Hunting for six months out of the year can create a trust issue?  You bet.  While you are gone all the time doing your own thing (with other friends or not), your spouse is left alone holding down the fort and making sure the kids, the household, the house and the bills are all covered.  Your spouse gets demoted from a spouse to a hired hand or a maid and neither of those titles are very endearing, let me tell you.  Furthermore, things happen that you will be totally oblivious to and your spouse will have to address these emergency concerns alone without your input.  If your spouse trusts that you will always be gone or always be preoccupied or always irritated if you are interrupted, you can bet, over time, her trust in you will dissipate.  So will her reliance on you.  You’ve trained her to not need you, so after awhile, she’ll tell herself she doesn’t need you after all.

You can hire a maid.  You can hire someone to pay your bills for you.  You can even hire a nanny.  Convey to your spouse that he or she is completely unnecessary except for duties and see how well your marriage goes.
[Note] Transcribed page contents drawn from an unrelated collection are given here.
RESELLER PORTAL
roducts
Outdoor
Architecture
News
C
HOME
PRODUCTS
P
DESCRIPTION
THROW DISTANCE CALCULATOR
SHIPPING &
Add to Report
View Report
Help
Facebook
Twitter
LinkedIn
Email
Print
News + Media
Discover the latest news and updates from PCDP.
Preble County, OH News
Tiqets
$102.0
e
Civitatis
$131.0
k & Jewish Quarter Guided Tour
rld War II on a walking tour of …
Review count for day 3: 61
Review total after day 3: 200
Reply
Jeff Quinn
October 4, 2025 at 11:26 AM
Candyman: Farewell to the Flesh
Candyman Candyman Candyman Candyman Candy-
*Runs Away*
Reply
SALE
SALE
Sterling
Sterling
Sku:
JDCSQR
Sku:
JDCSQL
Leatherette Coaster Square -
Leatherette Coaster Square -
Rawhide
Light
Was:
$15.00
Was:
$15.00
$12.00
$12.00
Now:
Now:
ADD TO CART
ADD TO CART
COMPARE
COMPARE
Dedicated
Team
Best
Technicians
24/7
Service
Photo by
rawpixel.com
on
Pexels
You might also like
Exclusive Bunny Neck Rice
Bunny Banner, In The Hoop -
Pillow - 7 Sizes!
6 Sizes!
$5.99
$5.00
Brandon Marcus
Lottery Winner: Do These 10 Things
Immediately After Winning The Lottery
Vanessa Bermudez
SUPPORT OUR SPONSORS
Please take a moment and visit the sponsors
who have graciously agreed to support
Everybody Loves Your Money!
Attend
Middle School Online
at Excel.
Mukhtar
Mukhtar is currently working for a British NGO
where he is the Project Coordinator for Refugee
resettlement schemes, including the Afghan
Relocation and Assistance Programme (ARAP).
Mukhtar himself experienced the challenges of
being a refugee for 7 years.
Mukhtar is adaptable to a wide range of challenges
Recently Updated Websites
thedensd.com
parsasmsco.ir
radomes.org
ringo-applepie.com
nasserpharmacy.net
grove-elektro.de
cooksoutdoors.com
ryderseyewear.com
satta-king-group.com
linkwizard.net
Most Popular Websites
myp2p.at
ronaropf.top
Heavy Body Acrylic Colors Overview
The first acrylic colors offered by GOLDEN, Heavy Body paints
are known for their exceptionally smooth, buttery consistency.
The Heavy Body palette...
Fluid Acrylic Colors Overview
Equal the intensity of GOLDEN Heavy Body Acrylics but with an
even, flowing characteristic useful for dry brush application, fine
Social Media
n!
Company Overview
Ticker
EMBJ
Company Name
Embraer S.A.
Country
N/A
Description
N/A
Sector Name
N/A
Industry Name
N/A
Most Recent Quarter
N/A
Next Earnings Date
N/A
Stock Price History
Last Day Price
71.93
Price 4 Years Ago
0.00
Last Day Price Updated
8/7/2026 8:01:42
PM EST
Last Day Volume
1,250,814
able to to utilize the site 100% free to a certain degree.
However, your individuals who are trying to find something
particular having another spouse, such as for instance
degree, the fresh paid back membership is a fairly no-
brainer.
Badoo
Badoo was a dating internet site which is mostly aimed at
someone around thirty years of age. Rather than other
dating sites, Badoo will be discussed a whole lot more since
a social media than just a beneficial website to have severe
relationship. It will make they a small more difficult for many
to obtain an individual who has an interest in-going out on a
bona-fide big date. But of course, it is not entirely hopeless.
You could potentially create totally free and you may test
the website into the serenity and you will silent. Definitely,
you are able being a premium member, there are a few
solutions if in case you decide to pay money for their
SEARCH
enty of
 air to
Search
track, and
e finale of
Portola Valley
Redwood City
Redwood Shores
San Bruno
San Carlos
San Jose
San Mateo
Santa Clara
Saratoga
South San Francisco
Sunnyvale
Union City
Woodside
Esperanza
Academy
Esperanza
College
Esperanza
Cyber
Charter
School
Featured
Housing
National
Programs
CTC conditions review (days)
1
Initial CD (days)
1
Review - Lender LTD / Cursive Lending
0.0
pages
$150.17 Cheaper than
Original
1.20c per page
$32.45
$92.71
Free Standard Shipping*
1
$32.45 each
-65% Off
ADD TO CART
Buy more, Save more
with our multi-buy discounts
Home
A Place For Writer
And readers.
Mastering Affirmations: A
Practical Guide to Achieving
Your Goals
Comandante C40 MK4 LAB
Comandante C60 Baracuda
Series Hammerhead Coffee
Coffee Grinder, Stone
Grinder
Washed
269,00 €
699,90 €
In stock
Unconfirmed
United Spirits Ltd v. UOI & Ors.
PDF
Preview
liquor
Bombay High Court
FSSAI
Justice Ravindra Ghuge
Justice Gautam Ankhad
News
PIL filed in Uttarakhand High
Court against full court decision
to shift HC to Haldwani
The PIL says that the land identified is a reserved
And please don’t tell your spouse that you are just the hunting, fishing, shopping, mechanic, carpenter, antiquing, beer-guzzling, dance clubbing, close-down-the bar, workaholic, football, NASCAR, buddies-in-the-garage, texting, Facebooking, online-gaming type and you-knew-I-was-like-this-before-I got-married-so-don’t-try-to-change-me excuse.  Maybe she knew?  I don’t think you should resent it that your wife thought that maybe over, say, the next thirty years, or so, you might grow up a tad?  Just a little?

There’s nothing more boring than being married to a 22 year old for 30 years.

I’ve heard people talk about the beer, the garage, the boat, the neighbor, as if it were an affair.  That’s how it feels sometimes, when things get out of control.  If your spouse is talking to you this way, I’d advise you to take heed, because there will come a time when he won’t tell you this type of behavior bugs him.  When this happens be very, very afraid.  The research on this is scary.  John Gottman, the leading marital researcher, would go so far as to say, when your spouse quits complaining about this type of thing, it’s because she’s totally shut down and she is marking her days until she dumps your sorry butt and then you will come to see me and want me to rescue your marriage, which I am happy to do, but your spouse might say something like, too little too late or, Humpty Dumpty has already fallen off the wall, and though you mourn and wail and change your lifestyle and you’ll do whatever it takes including never hunting again, your spouse will look off at the other wall in a blank stair and nothing you say will sway her from looking at you ever again in the eye the way she once did.

Hunting just won’t be the same after that.